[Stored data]
•••

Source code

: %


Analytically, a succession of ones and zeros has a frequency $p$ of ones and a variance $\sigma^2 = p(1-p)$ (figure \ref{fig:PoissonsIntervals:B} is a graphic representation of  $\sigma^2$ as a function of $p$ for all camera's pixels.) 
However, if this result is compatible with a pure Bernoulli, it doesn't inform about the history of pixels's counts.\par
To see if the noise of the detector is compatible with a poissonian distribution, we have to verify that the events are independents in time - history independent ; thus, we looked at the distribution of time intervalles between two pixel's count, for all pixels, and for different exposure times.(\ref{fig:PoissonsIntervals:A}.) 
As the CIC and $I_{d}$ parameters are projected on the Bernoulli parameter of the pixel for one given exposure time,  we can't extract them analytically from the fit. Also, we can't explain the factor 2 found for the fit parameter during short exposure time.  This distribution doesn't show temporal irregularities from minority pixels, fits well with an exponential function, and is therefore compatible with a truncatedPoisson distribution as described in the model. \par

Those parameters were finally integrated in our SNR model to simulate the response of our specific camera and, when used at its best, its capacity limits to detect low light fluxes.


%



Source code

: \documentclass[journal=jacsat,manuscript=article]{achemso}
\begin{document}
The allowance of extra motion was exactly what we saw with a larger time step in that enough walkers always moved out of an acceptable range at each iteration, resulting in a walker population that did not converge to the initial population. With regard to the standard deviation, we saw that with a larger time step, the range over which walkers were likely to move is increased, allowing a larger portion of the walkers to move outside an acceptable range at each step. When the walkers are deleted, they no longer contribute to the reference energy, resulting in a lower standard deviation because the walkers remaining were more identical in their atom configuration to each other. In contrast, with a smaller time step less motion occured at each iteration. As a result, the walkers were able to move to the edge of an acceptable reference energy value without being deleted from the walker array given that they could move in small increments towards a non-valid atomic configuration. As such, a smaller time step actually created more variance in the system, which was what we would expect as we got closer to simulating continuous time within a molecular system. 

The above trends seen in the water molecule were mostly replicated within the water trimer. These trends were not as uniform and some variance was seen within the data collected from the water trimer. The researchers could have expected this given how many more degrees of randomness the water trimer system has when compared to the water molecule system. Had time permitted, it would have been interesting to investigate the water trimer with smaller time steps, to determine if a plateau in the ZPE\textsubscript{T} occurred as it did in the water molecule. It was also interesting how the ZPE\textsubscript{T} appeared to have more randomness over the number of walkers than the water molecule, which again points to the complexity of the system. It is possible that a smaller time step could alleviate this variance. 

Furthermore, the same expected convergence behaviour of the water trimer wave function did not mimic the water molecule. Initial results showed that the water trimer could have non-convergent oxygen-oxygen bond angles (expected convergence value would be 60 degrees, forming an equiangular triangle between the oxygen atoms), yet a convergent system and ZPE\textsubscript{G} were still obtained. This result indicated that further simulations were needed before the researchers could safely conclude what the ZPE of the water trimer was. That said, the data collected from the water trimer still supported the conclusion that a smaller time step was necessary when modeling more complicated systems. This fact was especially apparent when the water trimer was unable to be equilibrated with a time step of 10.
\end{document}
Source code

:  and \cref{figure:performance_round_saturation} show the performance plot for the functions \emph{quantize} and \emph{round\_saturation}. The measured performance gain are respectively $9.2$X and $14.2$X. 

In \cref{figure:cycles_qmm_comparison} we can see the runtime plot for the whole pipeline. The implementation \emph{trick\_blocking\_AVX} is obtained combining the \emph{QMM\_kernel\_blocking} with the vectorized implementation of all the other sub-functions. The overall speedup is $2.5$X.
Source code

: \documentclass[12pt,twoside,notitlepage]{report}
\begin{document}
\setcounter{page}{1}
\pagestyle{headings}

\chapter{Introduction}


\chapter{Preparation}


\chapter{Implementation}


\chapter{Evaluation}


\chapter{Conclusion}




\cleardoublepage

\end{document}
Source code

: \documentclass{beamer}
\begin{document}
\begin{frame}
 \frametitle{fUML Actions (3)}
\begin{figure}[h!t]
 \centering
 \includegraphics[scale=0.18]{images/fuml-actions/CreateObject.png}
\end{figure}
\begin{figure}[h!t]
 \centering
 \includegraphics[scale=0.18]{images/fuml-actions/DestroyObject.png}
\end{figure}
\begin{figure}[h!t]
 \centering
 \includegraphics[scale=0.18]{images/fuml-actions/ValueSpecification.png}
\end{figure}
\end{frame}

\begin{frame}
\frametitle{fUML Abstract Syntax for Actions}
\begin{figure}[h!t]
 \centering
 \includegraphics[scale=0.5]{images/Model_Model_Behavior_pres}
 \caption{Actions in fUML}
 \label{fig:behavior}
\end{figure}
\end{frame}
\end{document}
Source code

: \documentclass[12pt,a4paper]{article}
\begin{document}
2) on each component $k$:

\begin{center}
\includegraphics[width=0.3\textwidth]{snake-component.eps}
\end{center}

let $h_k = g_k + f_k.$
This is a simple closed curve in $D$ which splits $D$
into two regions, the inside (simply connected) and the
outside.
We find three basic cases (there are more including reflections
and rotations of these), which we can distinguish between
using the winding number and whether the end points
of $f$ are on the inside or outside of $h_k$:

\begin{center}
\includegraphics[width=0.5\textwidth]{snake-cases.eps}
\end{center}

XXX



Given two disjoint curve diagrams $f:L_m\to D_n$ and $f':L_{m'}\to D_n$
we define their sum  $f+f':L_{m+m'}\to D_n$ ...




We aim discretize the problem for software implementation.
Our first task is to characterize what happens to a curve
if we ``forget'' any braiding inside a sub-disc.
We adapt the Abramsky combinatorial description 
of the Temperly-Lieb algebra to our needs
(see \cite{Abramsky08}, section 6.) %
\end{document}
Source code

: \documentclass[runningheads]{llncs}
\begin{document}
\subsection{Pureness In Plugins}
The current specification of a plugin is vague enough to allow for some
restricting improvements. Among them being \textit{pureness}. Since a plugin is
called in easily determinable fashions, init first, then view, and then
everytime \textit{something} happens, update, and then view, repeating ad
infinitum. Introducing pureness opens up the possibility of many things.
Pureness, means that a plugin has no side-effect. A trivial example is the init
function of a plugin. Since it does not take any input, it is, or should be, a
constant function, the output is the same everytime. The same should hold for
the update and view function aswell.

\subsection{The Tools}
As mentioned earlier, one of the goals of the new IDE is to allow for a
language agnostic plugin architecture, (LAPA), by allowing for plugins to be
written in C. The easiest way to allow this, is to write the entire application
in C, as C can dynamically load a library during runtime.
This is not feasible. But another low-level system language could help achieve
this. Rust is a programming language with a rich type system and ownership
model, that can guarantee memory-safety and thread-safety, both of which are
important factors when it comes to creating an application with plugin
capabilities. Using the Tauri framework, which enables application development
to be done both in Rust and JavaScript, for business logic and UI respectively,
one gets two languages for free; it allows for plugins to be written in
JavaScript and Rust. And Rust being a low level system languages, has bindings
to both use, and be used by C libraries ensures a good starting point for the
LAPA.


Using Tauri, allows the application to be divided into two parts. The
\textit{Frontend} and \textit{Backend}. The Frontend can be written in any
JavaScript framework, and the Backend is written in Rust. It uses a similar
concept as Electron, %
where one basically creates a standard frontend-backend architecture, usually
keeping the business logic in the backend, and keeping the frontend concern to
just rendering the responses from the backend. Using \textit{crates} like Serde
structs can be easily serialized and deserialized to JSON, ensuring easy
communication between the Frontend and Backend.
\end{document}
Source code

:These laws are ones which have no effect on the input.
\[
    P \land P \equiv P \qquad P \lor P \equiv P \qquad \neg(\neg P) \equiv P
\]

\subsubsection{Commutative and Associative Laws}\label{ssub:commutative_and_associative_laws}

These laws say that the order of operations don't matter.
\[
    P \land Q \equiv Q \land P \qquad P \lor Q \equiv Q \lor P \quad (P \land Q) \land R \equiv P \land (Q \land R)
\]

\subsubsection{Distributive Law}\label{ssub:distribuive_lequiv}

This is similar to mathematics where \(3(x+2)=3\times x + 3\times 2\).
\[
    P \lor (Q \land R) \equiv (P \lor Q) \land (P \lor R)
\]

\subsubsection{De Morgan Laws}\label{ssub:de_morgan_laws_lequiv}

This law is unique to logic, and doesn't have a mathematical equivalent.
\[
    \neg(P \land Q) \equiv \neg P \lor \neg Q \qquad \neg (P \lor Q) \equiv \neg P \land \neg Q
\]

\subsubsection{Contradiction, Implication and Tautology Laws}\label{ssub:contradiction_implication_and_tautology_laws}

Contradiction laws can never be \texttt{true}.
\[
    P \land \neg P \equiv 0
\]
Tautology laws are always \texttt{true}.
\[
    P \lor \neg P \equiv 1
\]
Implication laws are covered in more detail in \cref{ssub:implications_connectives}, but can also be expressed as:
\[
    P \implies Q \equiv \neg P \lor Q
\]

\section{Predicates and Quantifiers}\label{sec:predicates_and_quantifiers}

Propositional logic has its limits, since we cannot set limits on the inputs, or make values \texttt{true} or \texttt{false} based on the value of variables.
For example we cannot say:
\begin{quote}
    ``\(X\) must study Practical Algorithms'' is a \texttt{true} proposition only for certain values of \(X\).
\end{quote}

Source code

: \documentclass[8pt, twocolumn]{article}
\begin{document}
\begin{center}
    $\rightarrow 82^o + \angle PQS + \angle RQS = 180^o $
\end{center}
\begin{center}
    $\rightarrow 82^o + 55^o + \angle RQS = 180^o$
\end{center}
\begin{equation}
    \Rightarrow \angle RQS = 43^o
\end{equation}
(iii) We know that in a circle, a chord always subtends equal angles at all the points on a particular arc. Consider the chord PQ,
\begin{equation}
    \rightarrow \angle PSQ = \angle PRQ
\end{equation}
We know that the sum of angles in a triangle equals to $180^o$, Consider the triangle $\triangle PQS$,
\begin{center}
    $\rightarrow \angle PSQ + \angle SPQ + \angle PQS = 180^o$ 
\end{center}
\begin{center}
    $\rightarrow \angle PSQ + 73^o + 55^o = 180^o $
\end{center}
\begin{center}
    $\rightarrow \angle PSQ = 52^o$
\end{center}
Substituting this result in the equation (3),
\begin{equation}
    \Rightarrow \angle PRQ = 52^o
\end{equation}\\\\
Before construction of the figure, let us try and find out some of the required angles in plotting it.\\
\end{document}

•••

*How to complete this task*: From the line holding "Before construction of" down to the last line of the records above, restate each line exactly as written.

*Output*:
Before construction of the figure, let us try and find out some of the required angles in plotting it.\\
\end{document}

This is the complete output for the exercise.